I assume its easiest to figure out how to cut your own template for this? Don't trust my free handing. Any suggestions out there?


----------



## OPG3 (Jan 9, 2011)

John, Welcome to the Router Forums! You're in the correct place to find your answer. There is a huge diversity of experience within this group.

Let me say that I am unfamiliar with the sign template set you are making reference to, however; I must ask: are there letters whose parts contain parts of an arrow that you prefer? An example of this (potentially) could be the diagonal segments of the K and the horizontal member of an A - for pointing left. Flipping the K potentially would make this point to the right.

Admittedly, I am "shooting in the dark", but it is all that initially comes to mind for me.

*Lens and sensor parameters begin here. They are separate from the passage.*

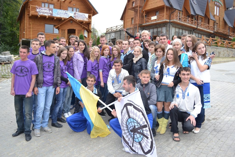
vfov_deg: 43.6
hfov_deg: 61.9
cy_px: 78
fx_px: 196
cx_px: 118
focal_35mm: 30
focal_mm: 20
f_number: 4.5
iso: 200
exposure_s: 1/200
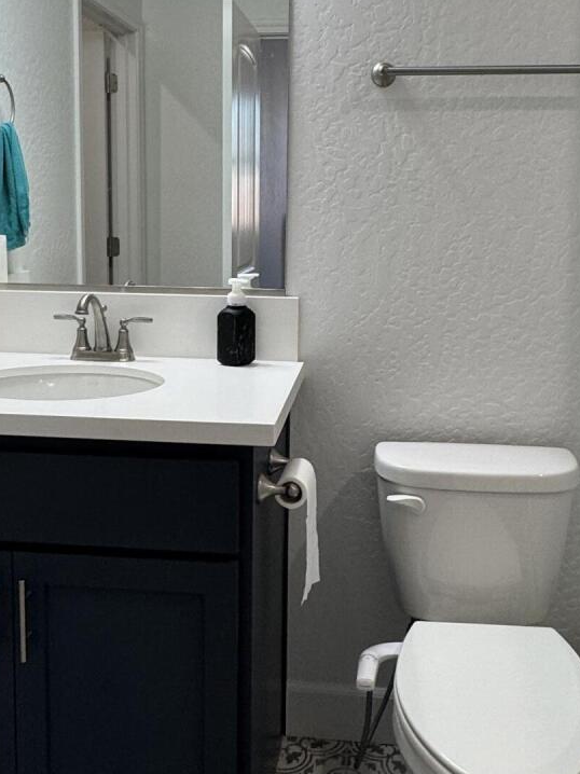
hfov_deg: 36.8
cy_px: 274
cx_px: 281
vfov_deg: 47.3
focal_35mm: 39
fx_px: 872
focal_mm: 2.22
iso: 125
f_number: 2.2
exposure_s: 1/120
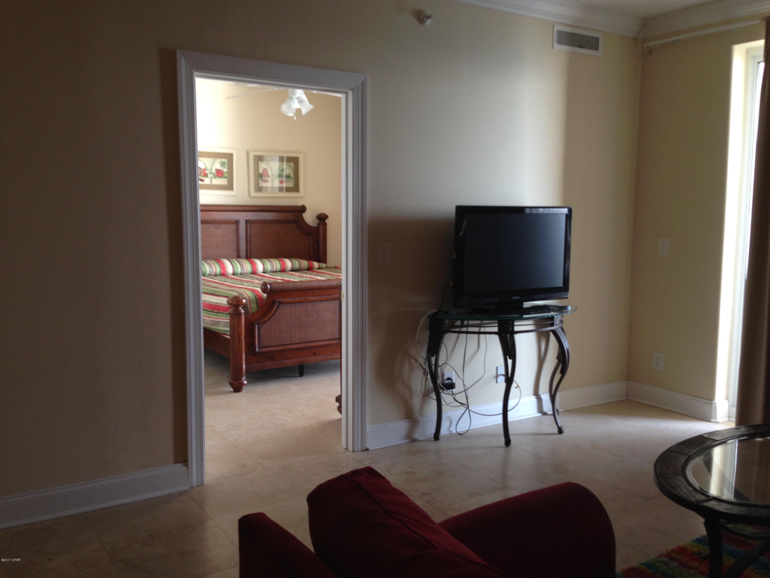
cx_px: 385
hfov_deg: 55.4
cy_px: 289
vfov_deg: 42.9
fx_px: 734
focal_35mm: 33
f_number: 2.4
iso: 50
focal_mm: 4.12
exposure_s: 1/20
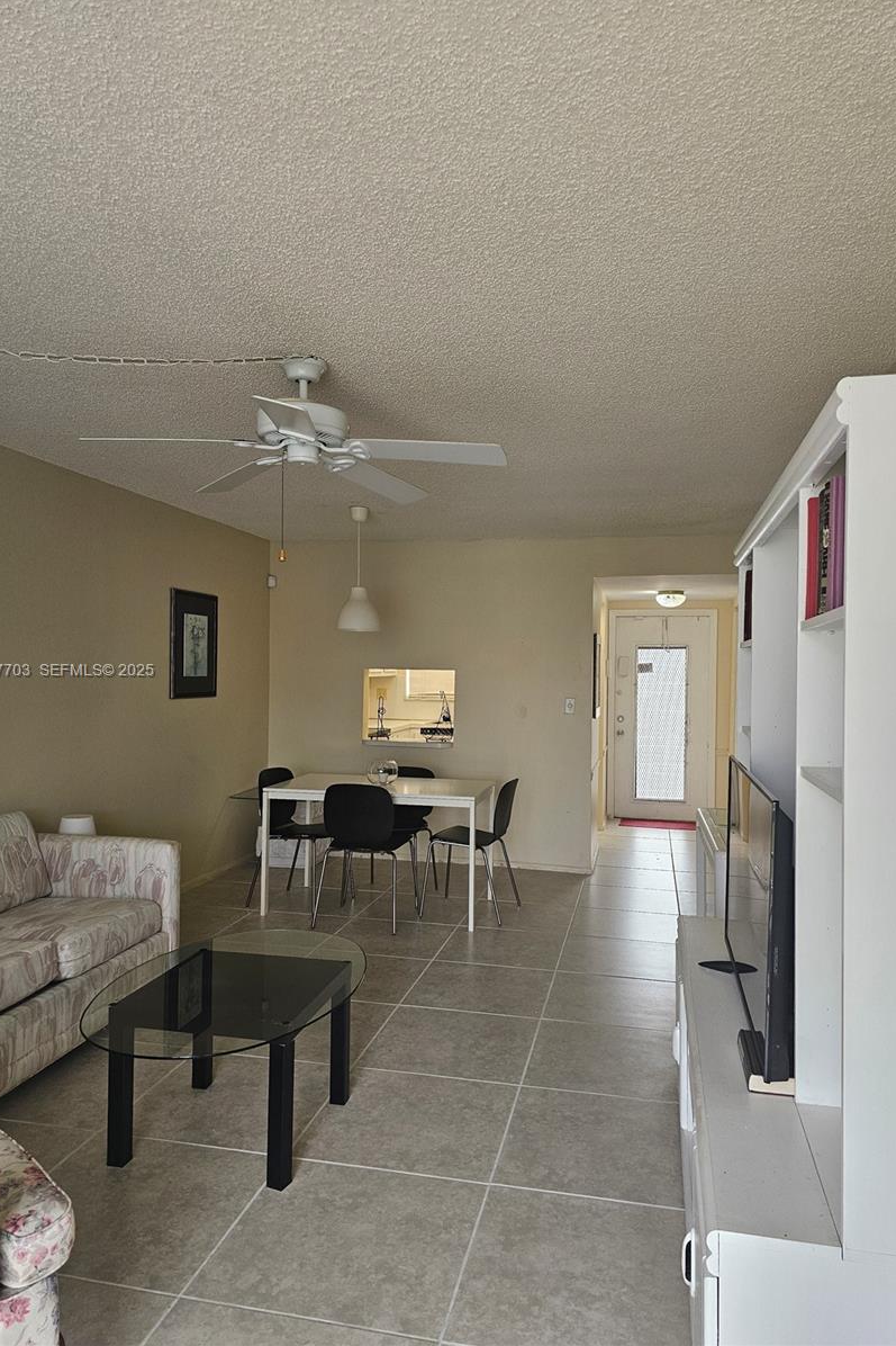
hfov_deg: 53.1
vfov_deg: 73.8
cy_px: 672
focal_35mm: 24
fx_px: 896
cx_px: 452
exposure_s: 1/120
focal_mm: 6.3
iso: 80
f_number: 1.7
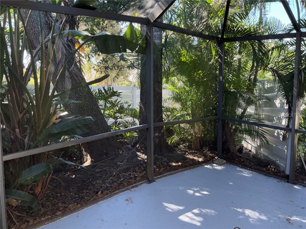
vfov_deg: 48.2
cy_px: 114
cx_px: 153
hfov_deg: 61.7
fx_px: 256
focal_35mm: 29
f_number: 1.8
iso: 16
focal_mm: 3
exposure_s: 1/220
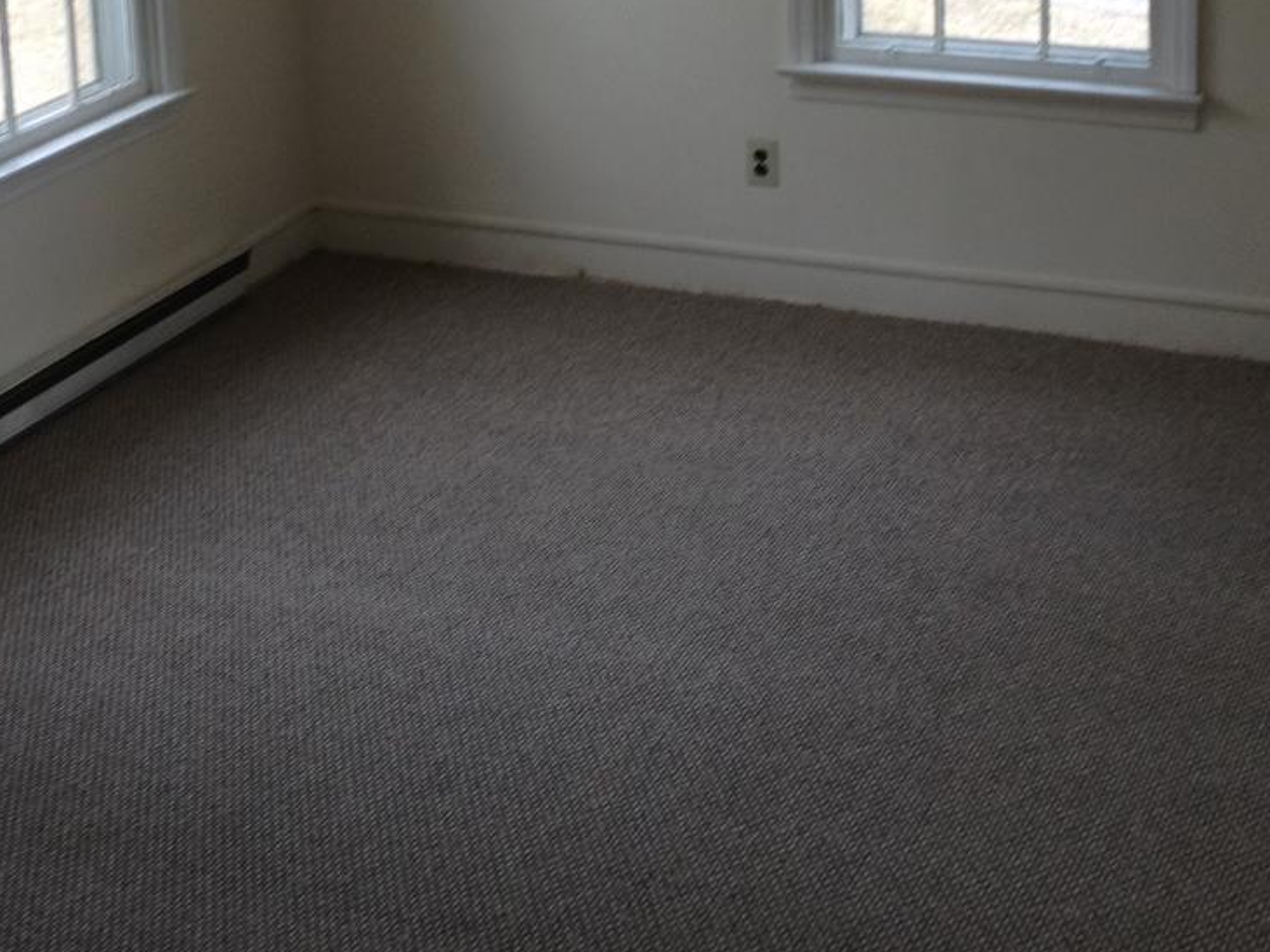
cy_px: -29
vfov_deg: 18.3
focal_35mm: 78
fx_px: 2862
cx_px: 494
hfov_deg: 25.0
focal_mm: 4.28
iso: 64
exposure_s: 1/60
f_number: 2.4
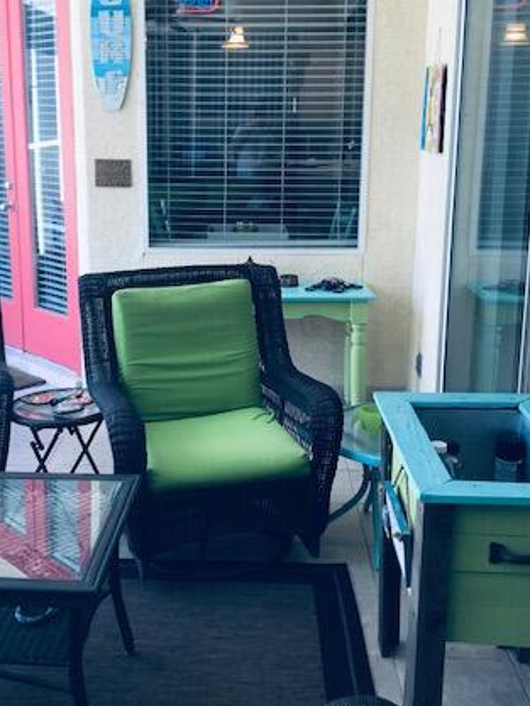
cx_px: 195
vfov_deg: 43.7
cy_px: 298
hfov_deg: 33.4
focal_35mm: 43
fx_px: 877
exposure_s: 1/120
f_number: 1.8
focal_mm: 3.99
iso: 20
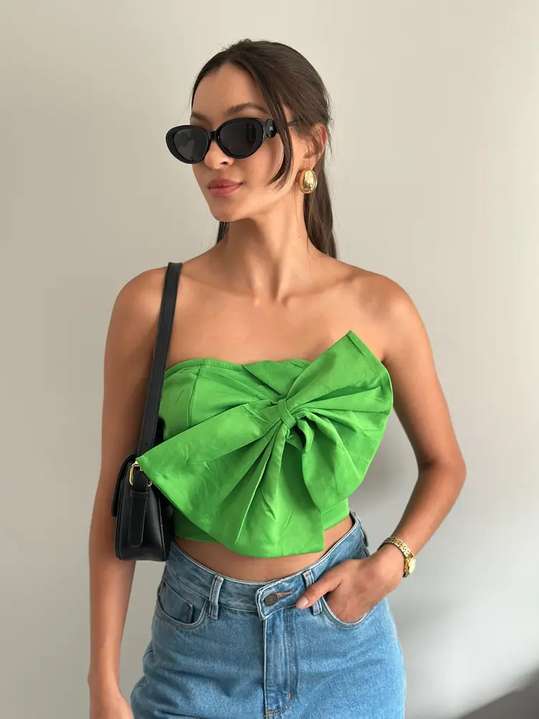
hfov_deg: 30.3
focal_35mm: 48
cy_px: 360
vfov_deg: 39.7
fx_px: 997
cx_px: 270
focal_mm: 6.86
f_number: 1.78
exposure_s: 1/121
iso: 100
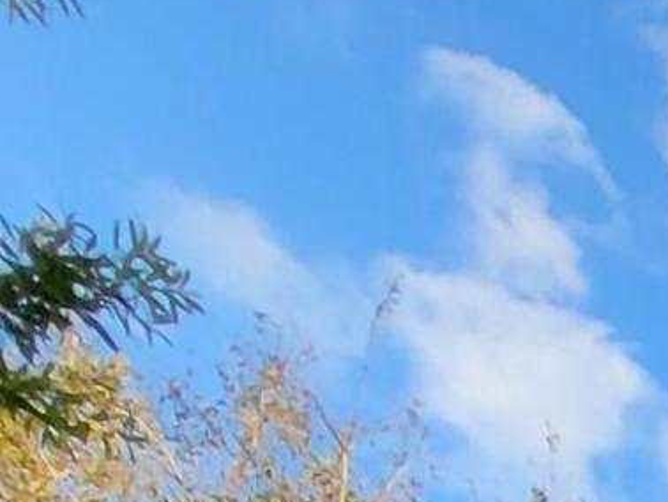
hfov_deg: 13.3
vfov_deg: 9.4
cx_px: 1697
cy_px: 1745
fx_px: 1912
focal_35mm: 99
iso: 32
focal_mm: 1.74
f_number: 2.2
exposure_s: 1/215
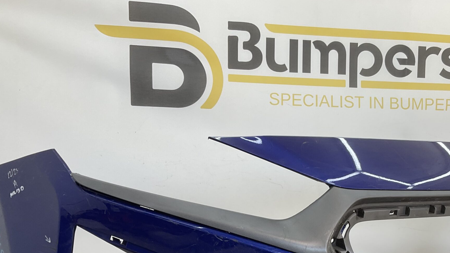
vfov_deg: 24.4
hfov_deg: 43.4
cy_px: 244
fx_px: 561
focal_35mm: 47
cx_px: 280
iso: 16
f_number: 1.8
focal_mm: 3
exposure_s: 1/128
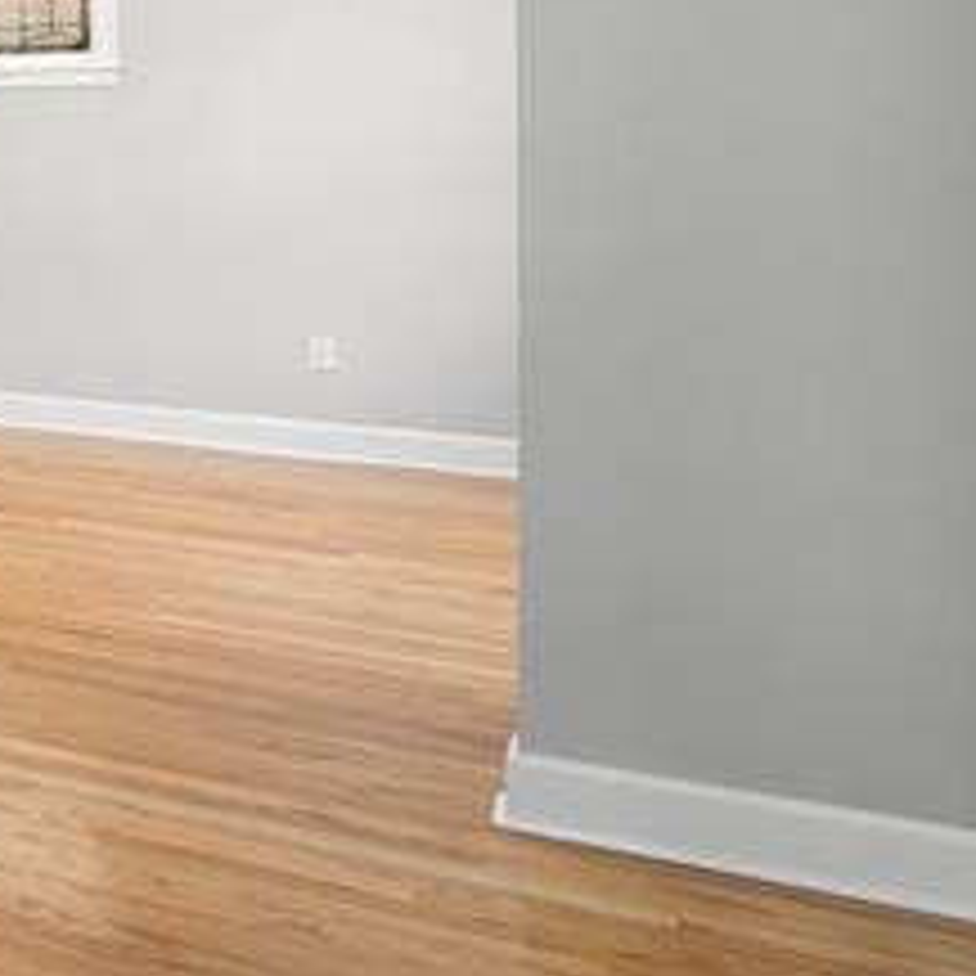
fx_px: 1531
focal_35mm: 48
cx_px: -1075
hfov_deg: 18.2
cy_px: 144
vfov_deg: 33.9
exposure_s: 1/60
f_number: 8
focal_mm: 12
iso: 320
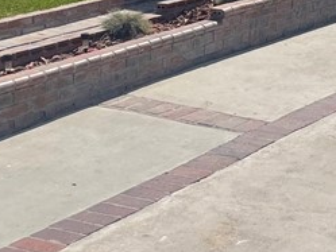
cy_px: -111
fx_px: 1039
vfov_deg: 13.2
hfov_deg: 17.4
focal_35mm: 107
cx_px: 412
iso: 32
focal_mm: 4.2
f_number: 1.6
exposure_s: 1/7299
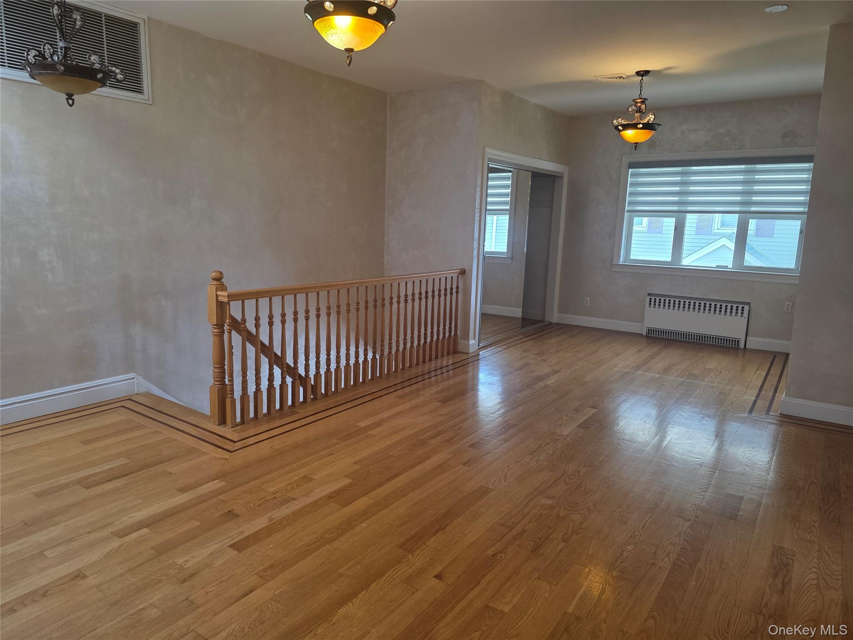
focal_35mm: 23
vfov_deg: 58.9
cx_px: 426
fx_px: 567
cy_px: 320
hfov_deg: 73.9
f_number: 1.7
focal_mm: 6.3
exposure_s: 1/120
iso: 160
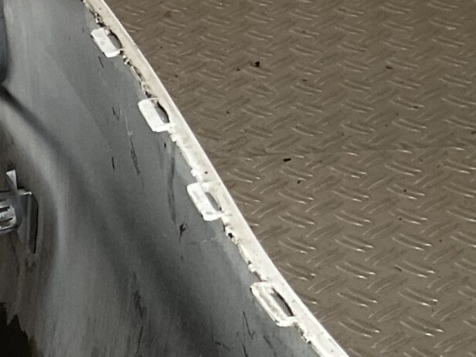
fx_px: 1650
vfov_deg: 12.1
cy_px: 422
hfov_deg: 14.5
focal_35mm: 120
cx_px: -380
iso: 40
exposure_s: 1/50
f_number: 1.8
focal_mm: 3
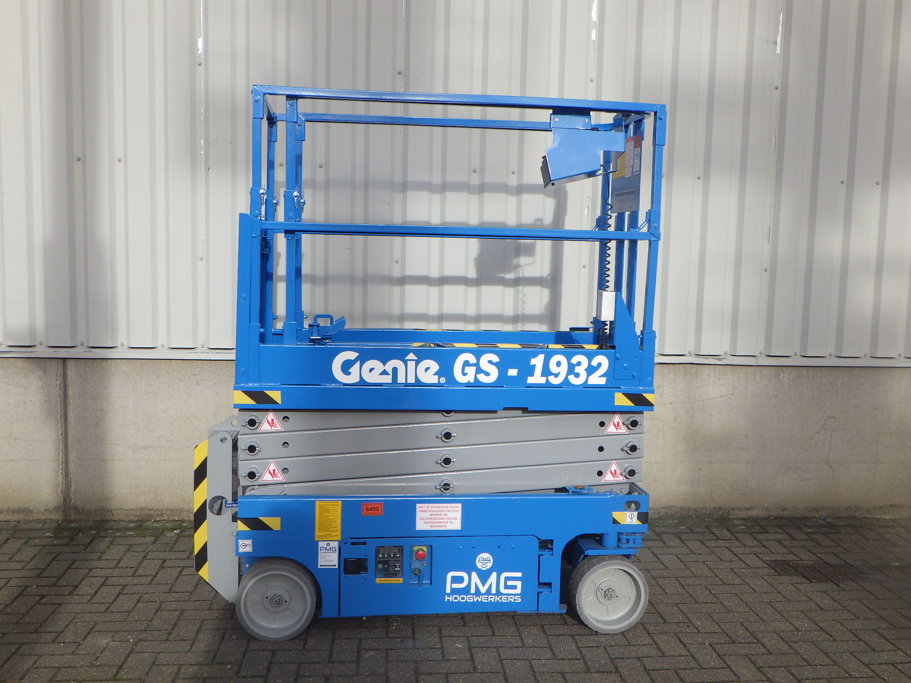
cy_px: 342
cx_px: 456
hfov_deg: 54.0
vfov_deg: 41.8
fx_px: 895
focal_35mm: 34
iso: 125
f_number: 4.6
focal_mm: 6.1
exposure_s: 1/800
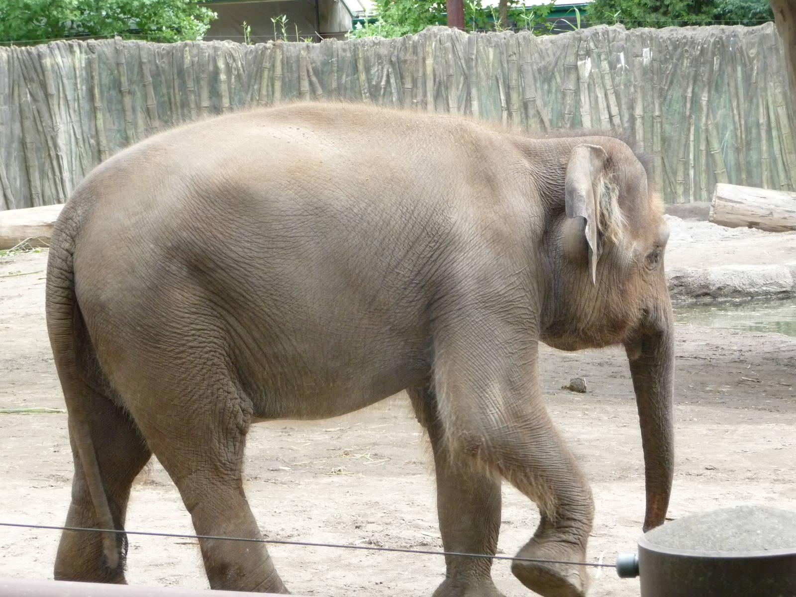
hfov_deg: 13.4
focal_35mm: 147
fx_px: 3380
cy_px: 298
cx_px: 398
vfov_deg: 10.1
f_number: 4.8
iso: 400
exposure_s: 1/200
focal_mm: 25.2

I hope this helps, but quite likely some better suggestions will soon follow mine,

Otis Guillebeau from Auburn, Georgia


----------



## swarfmaker (Aug 27, 2012)

I have used the number "1" to good effect. Position it with tape,Route it, flip it over and route the other point.
Unfortunately I do not know if the Rockler sets are flippable, hope they are.


----------



## Semipro (Mar 22, 2013)

Hey John, really pleased to see you join the community, welcome to Router Forums!


----------



## old55 (Aug 11, 2013)

Welcome to the forum John.


----------



## DaninVan (Jan 1, 2012)

Hey, John; welcome!
Your original suggestion of making your own template makes the most sense. Maybe consider other symbols you would also like to have and have them all professionally cut for you? Acrylic sheet would work? Commercial sign shops, monument (gravestones) shops, etc...


----------



## Larkan (Apr 13, 2012)

There may be someone willing to make a template for you or you could adopt Dan's idea. How about a friend who has more equipment and a steady hand? 
Necessity is the mother of ................

Good luck


----------



## Skyewalker (Aug 30, 2012)

You could try using a dash ( or letter I sideways) and the letter V (also sideways) assuming they will fit the template holder that way.
Good luck.


----------